The Groundsman is a 2013 short film produced by the Royal Conservatoire of Scotland. Written & Directed by Jonny Blair, Starring David O'Hara. The film depicts a lonely football groundsman named Keith (O'Hara) who finds out his club has gone out of business, but instead of moving on with his life and acknowledging his past affairs, he tries his utmost to keep the club running.

The film screened for the first time at Cineworld in Glasgow on 20 June 2013 with the four other graduation films.

In 2014, the film was nominated for 3 Bafta Scotland New Talent awards for Best Editing, Best Fiction and Best Writing. It went on to win Best Fiction and Best Editing.

§ GOAL A: Do these statements agree with the passage about The Groundsman: (i) the film first screened at Cineworld in Glasgow, (ii) the film won Best Writing, (iii) Keith moves on with his life once the club goes out of business? Answer yes or no for each, quoting the words of the passage that decide it.
The entries have no connection to the passage about The Groundsman.

§ DATASET RECORDS:
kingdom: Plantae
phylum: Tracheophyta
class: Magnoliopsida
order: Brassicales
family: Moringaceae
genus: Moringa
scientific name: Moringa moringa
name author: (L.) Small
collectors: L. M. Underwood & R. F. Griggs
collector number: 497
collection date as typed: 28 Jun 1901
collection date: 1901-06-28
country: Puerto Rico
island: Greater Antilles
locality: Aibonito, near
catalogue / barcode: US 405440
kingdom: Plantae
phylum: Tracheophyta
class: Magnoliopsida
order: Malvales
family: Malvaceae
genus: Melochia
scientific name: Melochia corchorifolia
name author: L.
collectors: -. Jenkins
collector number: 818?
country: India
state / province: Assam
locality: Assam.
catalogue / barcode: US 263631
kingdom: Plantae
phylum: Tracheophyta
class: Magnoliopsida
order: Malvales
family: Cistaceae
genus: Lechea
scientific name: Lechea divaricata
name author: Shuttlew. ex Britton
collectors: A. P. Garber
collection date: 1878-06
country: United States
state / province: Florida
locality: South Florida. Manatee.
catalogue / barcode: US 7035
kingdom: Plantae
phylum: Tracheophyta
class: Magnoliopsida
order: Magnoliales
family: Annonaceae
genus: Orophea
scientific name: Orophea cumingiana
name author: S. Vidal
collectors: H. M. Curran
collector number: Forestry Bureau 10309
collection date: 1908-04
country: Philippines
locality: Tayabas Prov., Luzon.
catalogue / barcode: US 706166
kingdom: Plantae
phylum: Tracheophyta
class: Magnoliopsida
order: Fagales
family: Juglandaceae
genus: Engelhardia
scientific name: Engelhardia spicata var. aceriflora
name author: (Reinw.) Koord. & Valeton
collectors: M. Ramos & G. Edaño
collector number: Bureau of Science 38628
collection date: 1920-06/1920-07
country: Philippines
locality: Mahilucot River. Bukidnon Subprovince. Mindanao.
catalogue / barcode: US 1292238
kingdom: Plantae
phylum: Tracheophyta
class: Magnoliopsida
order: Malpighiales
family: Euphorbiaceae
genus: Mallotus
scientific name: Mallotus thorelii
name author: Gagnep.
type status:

§ GOAL B: Could you edit everything in the entries from the first line down to the line containing "genus: Lechea", replacing "collectors" with "collected by" and leaving all else unchanged? Give only those lines.

§ EXERCISE ANSWER A:
(i) Yes: "The film screened for the first time at Cineworld in Glasgow on 20 June 2013 with the four other graduation films."
(ii) No: "It went on to win Best Fiction and Best Editing."
(iii) No: "instead of moving on with his life and acknowledging his past affairs, he tries his utmost to keep the club running."

§ EXERCISE ANSWER B:
kingdom: Plantae
phylum: Tracheophyta
class: Magnoliopsida
order: Brassicales
family: Moringaceae
genus: Moringa
scientific name: Moringa moringa
name author: (L.) Small
collected by: L. M. Underwood & R. F. Griggs
collector number: 497
collection date as typed: 28 Jun 1901
collection date: 1901-06-28
country: Puerto Rico
island: Greater Antilles
locality: Aibonito, near
catalogue / barcode: US 405440
kingdom: Plantae
phylum: Tracheophyta
class: Magnoliopsida
order: Malvales
family: Malvaceae
genus: Melochia
scientific name: Melochia corchorifolia
name author: L.
collected by: -. Jenkins
collector number: 818?
country: India
state / province: Assam
locality: Assam.
catalogue / barcode: US 263631
kingdom: Plantae
phylum: Tracheophyta
class: Magnoliopsida
order: Malvales
family: Cistaceae
genus: Lechea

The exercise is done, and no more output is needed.